(Bounding box coordinate data)
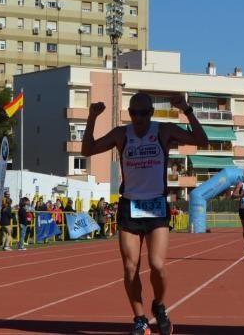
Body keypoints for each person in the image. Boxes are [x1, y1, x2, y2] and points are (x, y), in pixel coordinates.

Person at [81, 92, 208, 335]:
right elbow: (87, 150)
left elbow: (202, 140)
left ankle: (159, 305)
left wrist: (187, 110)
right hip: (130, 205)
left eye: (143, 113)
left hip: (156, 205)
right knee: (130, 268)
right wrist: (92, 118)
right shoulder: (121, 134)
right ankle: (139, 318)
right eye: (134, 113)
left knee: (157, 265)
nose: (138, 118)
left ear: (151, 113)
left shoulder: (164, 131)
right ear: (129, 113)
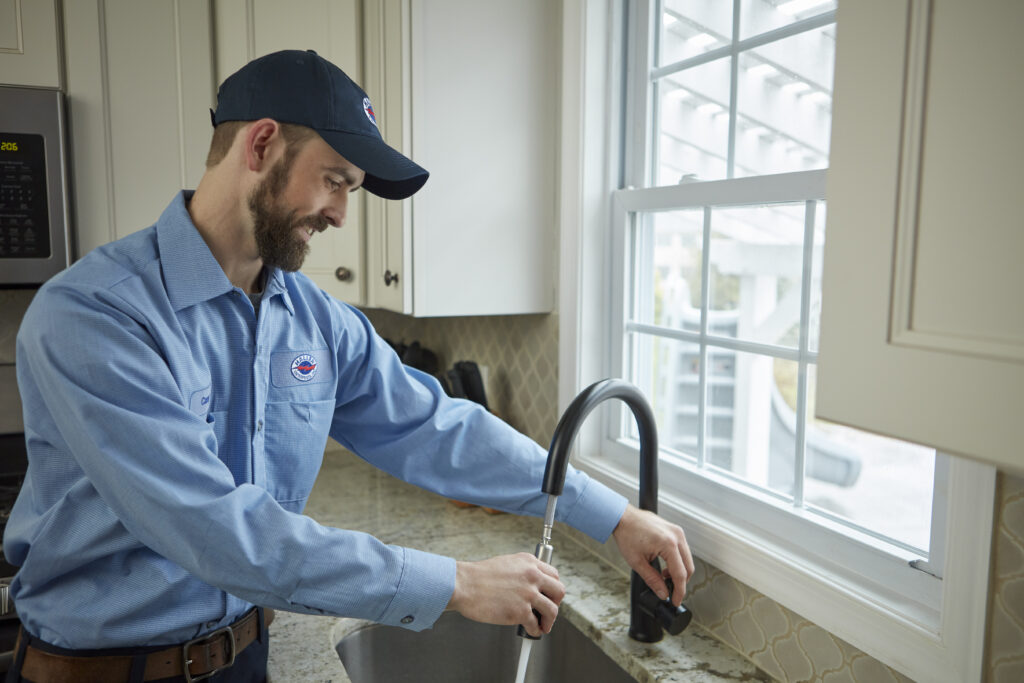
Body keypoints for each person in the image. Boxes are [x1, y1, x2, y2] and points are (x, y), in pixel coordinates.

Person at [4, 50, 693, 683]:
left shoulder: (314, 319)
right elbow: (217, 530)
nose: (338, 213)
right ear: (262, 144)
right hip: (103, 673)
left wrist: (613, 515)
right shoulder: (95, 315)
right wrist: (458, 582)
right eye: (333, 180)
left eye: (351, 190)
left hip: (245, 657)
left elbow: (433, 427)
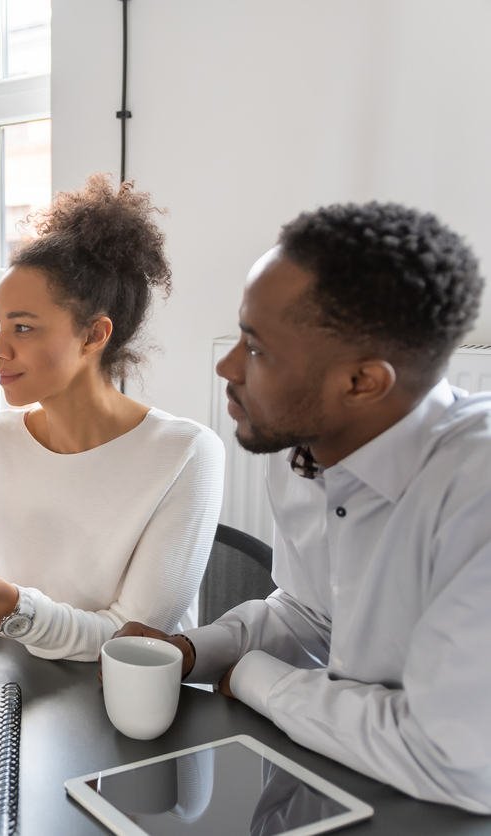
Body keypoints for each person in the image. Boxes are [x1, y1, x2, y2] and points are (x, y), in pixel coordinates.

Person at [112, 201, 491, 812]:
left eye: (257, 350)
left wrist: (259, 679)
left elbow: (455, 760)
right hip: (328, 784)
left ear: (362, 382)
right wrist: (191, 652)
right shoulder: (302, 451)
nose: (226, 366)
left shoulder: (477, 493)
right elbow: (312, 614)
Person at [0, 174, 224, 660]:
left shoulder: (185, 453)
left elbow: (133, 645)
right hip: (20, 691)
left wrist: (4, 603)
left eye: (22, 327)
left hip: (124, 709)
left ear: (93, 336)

==

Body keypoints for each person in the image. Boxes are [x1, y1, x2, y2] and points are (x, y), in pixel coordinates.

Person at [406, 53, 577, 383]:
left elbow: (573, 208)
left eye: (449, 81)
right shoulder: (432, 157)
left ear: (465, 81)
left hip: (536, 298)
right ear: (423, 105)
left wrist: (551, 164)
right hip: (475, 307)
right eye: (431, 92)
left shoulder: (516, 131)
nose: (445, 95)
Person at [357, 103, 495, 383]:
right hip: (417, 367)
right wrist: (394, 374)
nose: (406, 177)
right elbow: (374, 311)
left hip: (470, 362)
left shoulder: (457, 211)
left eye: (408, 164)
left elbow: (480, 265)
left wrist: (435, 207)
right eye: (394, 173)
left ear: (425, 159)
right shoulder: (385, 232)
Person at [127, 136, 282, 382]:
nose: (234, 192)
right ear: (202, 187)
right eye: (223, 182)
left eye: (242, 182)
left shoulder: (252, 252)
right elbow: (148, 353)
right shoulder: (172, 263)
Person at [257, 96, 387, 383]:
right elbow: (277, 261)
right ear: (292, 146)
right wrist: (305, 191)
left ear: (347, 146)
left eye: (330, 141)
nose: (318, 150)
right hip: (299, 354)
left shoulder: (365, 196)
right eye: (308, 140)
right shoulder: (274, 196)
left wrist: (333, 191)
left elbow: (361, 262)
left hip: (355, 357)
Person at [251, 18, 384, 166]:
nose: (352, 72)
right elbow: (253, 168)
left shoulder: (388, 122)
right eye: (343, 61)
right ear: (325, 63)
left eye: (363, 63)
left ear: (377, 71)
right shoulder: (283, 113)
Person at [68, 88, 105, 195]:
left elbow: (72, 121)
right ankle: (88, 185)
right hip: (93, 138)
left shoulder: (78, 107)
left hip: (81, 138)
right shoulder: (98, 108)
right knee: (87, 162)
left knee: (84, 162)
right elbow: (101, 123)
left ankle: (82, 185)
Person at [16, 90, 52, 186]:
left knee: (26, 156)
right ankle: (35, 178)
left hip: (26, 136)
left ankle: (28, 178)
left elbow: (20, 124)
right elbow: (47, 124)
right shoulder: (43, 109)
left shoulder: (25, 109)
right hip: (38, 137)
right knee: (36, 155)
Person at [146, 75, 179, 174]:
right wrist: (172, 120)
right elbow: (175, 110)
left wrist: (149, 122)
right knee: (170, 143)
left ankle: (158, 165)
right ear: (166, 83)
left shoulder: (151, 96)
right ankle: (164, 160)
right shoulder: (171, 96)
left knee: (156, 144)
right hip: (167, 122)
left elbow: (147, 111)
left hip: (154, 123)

What is required: Quote word for word only the lines above from the one containing "nose: (138, 118)" through the one containing "left ear: (93, 336)". Pictures stay out of your copy.

Output for this exercise:
nose: (138, 118)
left ear: (151, 113)
left shoulder: (164, 131)
right ear: (129, 113)
Body keypoints for each person in the image. Boxes are [x1, y1, x2, y2] and points are (x, y), in pixel coordinates.

Person at [4, 50, 693, 683]:
left shoulder: (314, 319)
right elbow: (217, 530)
nose: (338, 213)
right ear: (262, 144)
right hip: (103, 673)
left wrist: (613, 515)
right shoulder: (95, 315)
right wrist: (458, 582)
right eye: (333, 180)
left eye: (351, 190)
left hip: (245, 657)
left elbow: (433, 427)
Body keypoints for each person in the image. Boxes are [x1, y1, x2, y2] and points are (x, y), in pixel coordinates.

Person at [112, 201, 491, 812]:
left eye: (257, 350)
left wrist: (259, 679)
left elbow: (455, 760)
right hip: (328, 784)
left ear: (362, 382)
right wrist: (191, 652)
right shoulder: (302, 451)
nose: (226, 366)
left shoulder: (477, 493)
right elbow: (312, 614)
Person at [0, 174, 224, 660]:
left shoulder: (185, 453)
left elbow: (133, 645)
right hip: (20, 691)
left wrist: (4, 603)
left eye: (22, 327)
left hip: (124, 709)
left ear: (93, 336)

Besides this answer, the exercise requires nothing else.